== Brief ==
Continue the article on the launch of Autolib, the electric car-sharing service in Paris, picking up after its last sentence.

Transportation

Paris Launches One-Way Car-Sharing

Autolib offers compact, all-electric vehicles modeled after Velib
Benoit Tessier / Reuters

The big news out of Paris this weekend was that the city's long-awaited car-sharing service, dubbed Autolib, is at last up and running in a testing phase. There are now about 60 electric "Bluecars" scattered across ten Parisian car-sharing stations, but that's just a fraction of the final vision: By 2013, city officials hope to have 3,000 to 5,000 vehicles stationed at approximately 1,000 locations.

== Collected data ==
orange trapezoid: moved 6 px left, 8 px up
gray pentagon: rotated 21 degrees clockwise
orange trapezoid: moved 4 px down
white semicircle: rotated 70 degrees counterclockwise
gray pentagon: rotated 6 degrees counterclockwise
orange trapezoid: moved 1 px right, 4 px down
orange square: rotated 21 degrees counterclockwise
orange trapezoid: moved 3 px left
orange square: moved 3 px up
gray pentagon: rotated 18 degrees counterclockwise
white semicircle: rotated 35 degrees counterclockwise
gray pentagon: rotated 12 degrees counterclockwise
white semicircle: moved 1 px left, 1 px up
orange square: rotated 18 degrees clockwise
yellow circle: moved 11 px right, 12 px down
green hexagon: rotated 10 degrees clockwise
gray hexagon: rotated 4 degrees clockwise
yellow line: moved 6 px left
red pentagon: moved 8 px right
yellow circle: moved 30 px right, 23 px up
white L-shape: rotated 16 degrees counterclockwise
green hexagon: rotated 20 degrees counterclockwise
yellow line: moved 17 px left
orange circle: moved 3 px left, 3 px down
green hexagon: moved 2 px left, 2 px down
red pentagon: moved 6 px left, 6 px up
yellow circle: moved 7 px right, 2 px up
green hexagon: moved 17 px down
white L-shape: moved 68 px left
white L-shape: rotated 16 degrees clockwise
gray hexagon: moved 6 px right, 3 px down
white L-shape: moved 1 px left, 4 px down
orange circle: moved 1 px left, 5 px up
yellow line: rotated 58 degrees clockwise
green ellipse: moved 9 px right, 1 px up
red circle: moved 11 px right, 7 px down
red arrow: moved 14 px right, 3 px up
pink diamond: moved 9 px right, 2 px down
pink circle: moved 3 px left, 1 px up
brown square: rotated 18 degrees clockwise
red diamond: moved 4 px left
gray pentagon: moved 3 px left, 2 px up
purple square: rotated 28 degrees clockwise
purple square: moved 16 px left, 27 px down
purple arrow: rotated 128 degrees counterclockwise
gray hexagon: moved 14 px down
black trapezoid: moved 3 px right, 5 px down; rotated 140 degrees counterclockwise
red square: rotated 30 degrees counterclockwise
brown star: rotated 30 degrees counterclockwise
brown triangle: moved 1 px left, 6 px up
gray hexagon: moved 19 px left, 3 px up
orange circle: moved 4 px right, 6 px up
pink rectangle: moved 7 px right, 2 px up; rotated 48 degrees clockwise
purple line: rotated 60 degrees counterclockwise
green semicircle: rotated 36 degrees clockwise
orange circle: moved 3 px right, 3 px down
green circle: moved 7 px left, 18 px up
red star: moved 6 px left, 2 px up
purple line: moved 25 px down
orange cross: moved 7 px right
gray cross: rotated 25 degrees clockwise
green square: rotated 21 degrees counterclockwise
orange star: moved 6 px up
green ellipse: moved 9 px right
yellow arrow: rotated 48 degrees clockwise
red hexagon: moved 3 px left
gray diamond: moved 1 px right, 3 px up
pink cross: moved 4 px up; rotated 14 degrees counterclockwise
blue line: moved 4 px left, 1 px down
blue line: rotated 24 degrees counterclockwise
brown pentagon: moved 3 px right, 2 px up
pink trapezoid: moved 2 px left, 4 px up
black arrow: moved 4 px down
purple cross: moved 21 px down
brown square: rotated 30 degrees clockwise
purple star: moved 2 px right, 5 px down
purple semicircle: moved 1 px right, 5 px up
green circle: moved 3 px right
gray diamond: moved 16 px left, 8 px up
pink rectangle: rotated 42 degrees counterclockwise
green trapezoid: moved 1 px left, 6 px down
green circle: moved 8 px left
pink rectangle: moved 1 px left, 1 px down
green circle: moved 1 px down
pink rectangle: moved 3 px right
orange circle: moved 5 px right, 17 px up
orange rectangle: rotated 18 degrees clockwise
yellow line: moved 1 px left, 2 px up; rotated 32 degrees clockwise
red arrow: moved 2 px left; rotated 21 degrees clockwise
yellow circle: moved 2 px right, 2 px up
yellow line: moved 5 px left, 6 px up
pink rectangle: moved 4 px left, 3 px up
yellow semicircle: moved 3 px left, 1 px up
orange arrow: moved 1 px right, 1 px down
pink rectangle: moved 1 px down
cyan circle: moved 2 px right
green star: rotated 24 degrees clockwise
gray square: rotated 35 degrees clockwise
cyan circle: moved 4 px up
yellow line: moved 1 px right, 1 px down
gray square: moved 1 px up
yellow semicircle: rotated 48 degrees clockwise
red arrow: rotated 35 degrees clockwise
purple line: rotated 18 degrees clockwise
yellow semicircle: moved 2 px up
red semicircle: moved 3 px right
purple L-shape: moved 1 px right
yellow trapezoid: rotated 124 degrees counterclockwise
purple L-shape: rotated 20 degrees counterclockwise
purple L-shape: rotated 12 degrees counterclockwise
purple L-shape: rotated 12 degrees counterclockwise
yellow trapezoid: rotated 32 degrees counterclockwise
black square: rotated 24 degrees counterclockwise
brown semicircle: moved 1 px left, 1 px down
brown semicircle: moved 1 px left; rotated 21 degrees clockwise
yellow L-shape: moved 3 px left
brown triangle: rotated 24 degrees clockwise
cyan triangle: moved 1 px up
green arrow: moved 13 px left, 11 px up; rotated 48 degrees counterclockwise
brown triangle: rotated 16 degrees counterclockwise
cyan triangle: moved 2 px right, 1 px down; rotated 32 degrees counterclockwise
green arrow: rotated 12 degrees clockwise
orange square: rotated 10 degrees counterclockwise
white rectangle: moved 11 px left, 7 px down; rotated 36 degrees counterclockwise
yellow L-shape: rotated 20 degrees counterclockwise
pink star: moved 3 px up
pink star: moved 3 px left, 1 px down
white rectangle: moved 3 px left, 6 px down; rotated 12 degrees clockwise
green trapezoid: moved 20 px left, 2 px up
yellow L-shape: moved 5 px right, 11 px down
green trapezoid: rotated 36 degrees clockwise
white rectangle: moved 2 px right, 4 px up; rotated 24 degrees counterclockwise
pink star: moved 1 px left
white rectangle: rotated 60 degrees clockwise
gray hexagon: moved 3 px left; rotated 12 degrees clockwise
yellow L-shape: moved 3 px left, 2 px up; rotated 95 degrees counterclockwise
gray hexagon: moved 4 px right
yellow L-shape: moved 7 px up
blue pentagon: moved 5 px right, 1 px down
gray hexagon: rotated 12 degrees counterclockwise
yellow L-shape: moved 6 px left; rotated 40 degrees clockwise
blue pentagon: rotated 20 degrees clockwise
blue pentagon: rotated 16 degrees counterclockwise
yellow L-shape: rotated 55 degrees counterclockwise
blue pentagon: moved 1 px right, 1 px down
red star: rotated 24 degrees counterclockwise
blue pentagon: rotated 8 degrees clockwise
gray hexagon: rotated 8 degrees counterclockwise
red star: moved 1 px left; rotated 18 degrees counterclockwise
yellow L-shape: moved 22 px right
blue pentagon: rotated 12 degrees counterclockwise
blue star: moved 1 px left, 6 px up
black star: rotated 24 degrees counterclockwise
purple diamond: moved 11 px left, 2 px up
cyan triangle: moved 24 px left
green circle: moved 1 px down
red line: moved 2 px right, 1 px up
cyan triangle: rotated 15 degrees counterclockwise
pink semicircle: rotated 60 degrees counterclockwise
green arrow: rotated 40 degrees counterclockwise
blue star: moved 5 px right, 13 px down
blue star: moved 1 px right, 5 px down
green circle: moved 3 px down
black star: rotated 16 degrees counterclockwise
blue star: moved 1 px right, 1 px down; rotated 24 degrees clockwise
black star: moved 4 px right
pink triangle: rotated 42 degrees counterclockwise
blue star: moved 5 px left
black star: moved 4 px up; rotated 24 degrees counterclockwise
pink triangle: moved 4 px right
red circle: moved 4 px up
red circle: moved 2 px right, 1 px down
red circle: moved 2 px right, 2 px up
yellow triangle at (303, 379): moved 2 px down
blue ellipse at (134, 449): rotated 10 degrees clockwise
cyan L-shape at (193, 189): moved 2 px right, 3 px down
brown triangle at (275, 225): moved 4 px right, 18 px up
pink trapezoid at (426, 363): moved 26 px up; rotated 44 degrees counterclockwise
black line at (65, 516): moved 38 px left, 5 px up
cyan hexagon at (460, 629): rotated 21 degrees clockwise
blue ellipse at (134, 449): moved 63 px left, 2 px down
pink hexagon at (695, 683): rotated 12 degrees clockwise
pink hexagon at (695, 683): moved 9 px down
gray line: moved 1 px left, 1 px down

== Response below ==
Paris is touting Autolib as a first of its kind in the world, and it is, but not for the reasons we've been reading about in initial European media reports. Most of the coverage so far has focused on the fleet being all-electric, an army of compact, extremely quiet vehicles that The Guardian has already suggested could pose a danger to pedestrians ("Never mind stop, look, listen. If you get flattened by a Bluecar, you won't have heard it coming.") But quieter electric and hybrid vehicles aren't exactly new, and plenty of car-share services have been offering them for some time now. Will there soon be a lot more electric vehicles on the road in Paris thanks to Autolib? Probably, and certainly the infrastructure needed to keep them charged is of an impressive scale.